J’ai parlé avec Joyce ce soir alors qu’elle préparait à dîner. Une vraie discussion, rien que tous les 2. Je voulais sonder son état d’esprit. Croyait-elle à la guérison ? Non. Plus depuis Noël. Plus depuis qu’il ne peut plus marcher et qu’il perd la mémoire. Son état s’aggrave tellement vite, qu’elle connait l’issu du combat. Le nom du vainqueur, le nom du perdant. “And the winner is…“ Elle est plus forte que ce que je m’imaginais. Elle gère absolument tout et elle m’a avoué qu’aujourd’hui, cela faisait 10 jours qu’elle n’était pas sortie de la maison. J’ai gardé Alan cet après-midi et elle a pu faire des courses pour s’aérer la tête pendant 30 petites minutes.
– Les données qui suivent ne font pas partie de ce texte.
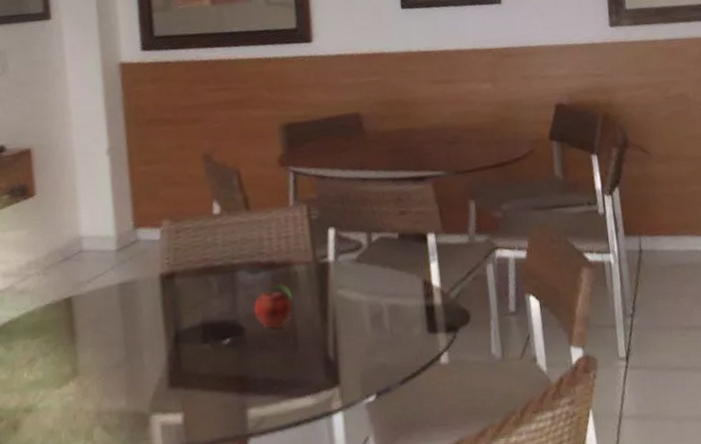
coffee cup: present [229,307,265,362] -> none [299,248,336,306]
J’ai réussi à évoquer avec elle l’après Alan“ et ce qui m’a rassuré, c’est qu’elle a abordé la question sans fard. Oui, elle sait qu’il y aura un “après“ et qu’il faudra qu’elle le gère. Bientôt. La maison trop grande, la vie sans lui, les finances etc. Elle m’a confié son angoisse de devoir vivre seule après 43 ans auprès du même homme. Je lui ai parlé de l’envie que je ressentais pour la relation qu’elle avait réussi à tisser avec lui. Elle m’a expliqué qu’il y avait eu des hauts et des bas mais qu’à chaque crise, ils s’étaient posés la question : puis-je vivre sans lui, sans elle ? La réponse avait toujours été “non“ et les années s’étaient empilées comme les étages de la pièce montée qu’ils avaient découpée ensemble à leur mariage.
Elle m’a également dit : “tu sais Jean. Il me manque. Ce n’est plus “lui“ la personne qui dort dans cette chambre médicalisée“. L’enveloppe physique commence à se gommer pour ne laisser que l’essentiel : un homme que nous aurons été heureux de côtoyer toutes ces années.